(AVAILABLE DATA)

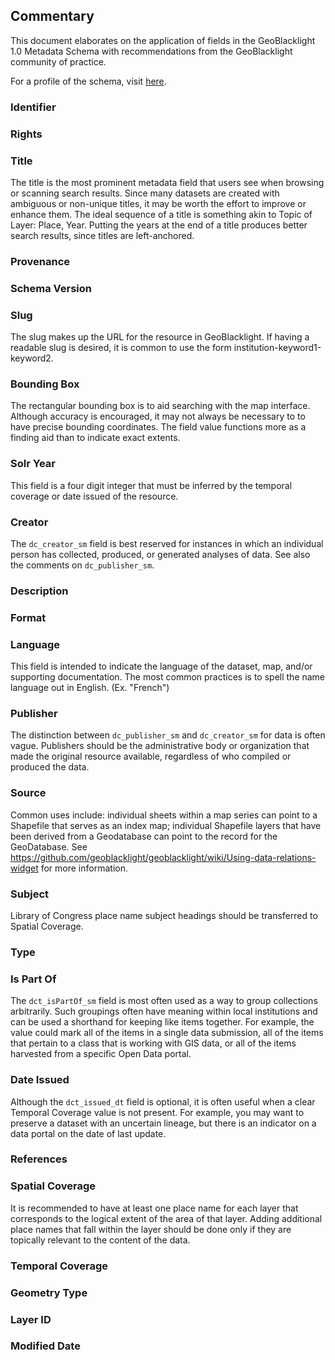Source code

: ## Commentary

This document elaborates on the application of fields in the GeoBlacklight 1.0 Metadata Schema with recommendations from the GeoBlacklight community of practice.

For a profile of the schema, visit [here](/schema/geoblacklight-schema.md).

### Identifier

### Rights

### Title

The title is the most prominent metadata field that users see when browsing or scanning search results. Since many datasets are created with ambiguous or non-unique titles, it may be worth the effort to improve or enhance them. The ideal sequence of a title is something akin to Topic of Layer: Place, Year. Putting the years at the end of a title produces better search results, since titles are left-anchored.

### Provenance

### Schema Version

### Slug

The slug makes up the URL for the resource in GeoBlacklight. If having a readable slug is desired, it is common to use the form institution-keyword1-keyword2.

### Bounding Box

The rectangular bounding box is to aid searching with the map interface. Although accuracy is encouraged, it may not always be necessary to to have precise bounding coordinates. The field value functions more as a finding aid than to indicate exact extents.

### Solr Year

This field is a four digit integer that must be inferred by the temporal coverage or date issued of the resource.

### Creator

The `dc_creator_sm` field is best reserved for instances in which an individual person has collected, produced, or generated analyses of data. See also the comments on `dc_publisher_sm`.

### Description

### Format

### Language

This field is intended to indicate the language of the dataset, map, and/or supporting documentation. The most common practices is to spell the name language out in English. (Ex. "French")

### Publisher

The distinction between `dc_publisher_sm` and `dc_creator_sm` for data is often vague. Publishers should be the administrative body or organization that made the original resource available, regardless of who compiled or produced the data.

### Source

Common uses include: individual sheets within a map series can point to a Shapefile that serves as an index map; individual Shapefile layers that have been derived from a Geodatabase can point to the record for the GeoDatabase. See https://github.com/geoblacklight/geoblacklight/wiki/Using-data-relations-widget for more information.

### Subject

Library of Congress place name subject headings should be transferred to Spatial Coverage.

### Type

### Is Part Of

The `dct_isPartOf_sm` field is most often used as a way to group collections arbitrarily. Such groupings often have meaning within local institutions and can be used a shorthand for keeping like items together. For example, the value could mark all of the items in a single data submission, all of the items that pertain to a class that is working with GIS data, or all of the items harvested from a specific Open Data portal.

### Date Issued

Although the `dct_issued_dt` field is optional, it is often useful when a clear Temporal Coverage value is not present. For example, you may want to preserve a dataset with an uncertain lineage, but there is an indicator on a data portal on the date of last update.

### References

### Spatial Coverage

It is recommended to have at least one place name for each layer that corresponds to the logical extent of the area of that layer. Adding additional place names that fall within the layer should be done only if they are topically relevant to the content of the data.

### Temporal Coverage

###  Geometry Type

### Layer ID

### Modified Date
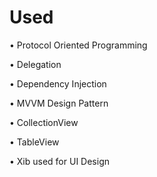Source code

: # Used
• Protocol Oriented Programming 

• Delegation

• Dependency Injection 

• MVVM Design Pattern

• CollectionView

• TableView 

• Xib used for UI Design



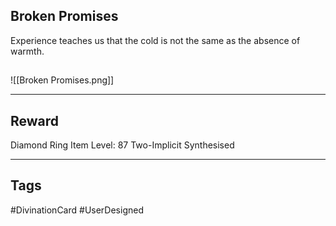 ## Broken Promises
Experience teaches us that the cold is not the same as the absence of warmth.
## 
![[Broken Promises.png]]

---
## Reward
Diamond Ring
Item Level: 87
Two-Implicit
Synthesised

---
## Tags
#DivinationCard
#UserDesigned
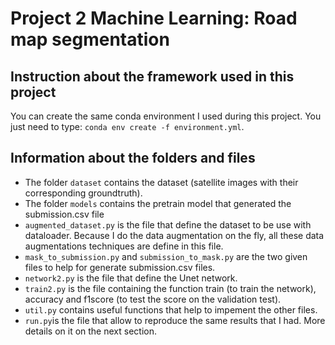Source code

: # Project 2 Machine Learning: Road map segmentation

## Instruction about the framework used in this project
You can create the same conda environment I used during this project. You just need to type: `conda env create -f environment.yml`.

## Information about the folders and files
- The folder `dataset` contains the dataset (satellite images with their corresponding groundtruth).
- The folder `models` contains the pretrain model that generated the submission.csv file
- `augmented_dataset.py` is the file that define the dataset to be use with dataloader. Because I do the data augmentation on the fly, all these data augmentations techniques are define in this file.
- `mask_to_submission.py` and `submission_to_mask.py` are the two given files to help for generate submission.csv files.
- `network2.py` is the file that define the Unet network.
- `train2.py` is the file containing the function train (to train the network), accuracy and f1score (to test the score on the validation test).
- `util.py` contains useful functions that help to impement the other files.
- `run.py`is the file that allow to reproduce the same results that I had. More details on it on the next section.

(End AVAILABLE DATA)

* [BRIEF]
Copy out exactly, with no pictures, the lines of the data from the first one through the line bearing "### Language".

* [ANSWER SECTION]
Source code

: ## Commentary

This document elaborates on the application of fields in the GeoBlacklight 1.0 Metadata Schema with recommendations from the GeoBlacklight community of practice.

For a profile of the schema, visit [here](/schema/geoblacklight-schema.md).

### Identifier

### Rights

### Title

The title is the most prominent metadata field that users see when browsing or scanning search results. Since many datasets are created with ambiguous or non-unique titles, it may be worth the effort to improve or enhance them. The ideal sequence of a title is something akin to Topic of Layer: Place, Year. Putting the years at the end of a title produces better search results, since titles are left-anchored.

### Provenance

### Schema Version

### Slug

The slug makes up the URL for the resource in GeoBlacklight. If having a readable slug is desired, it is common to use the form institution-keyword1-keyword2.

### Bounding Box

The rectangular bounding box is to aid searching with the map interface. Although accuracy is encouraged, it may not always be necessary to to have precise bounding coordinates. The field value functions more as a finding aid than to indicate exact extents.

### Solr Year

This field is a four digit integer that must be inferred by the temporal coverage or date issued of the resource.

### Creator

The `dc_creator_sm` field is best reserved for instances in which an individual person has collected, produced, or generated analyses of data. See also the comments on `dc_publisher_sm`.

### Description

### Format

### Language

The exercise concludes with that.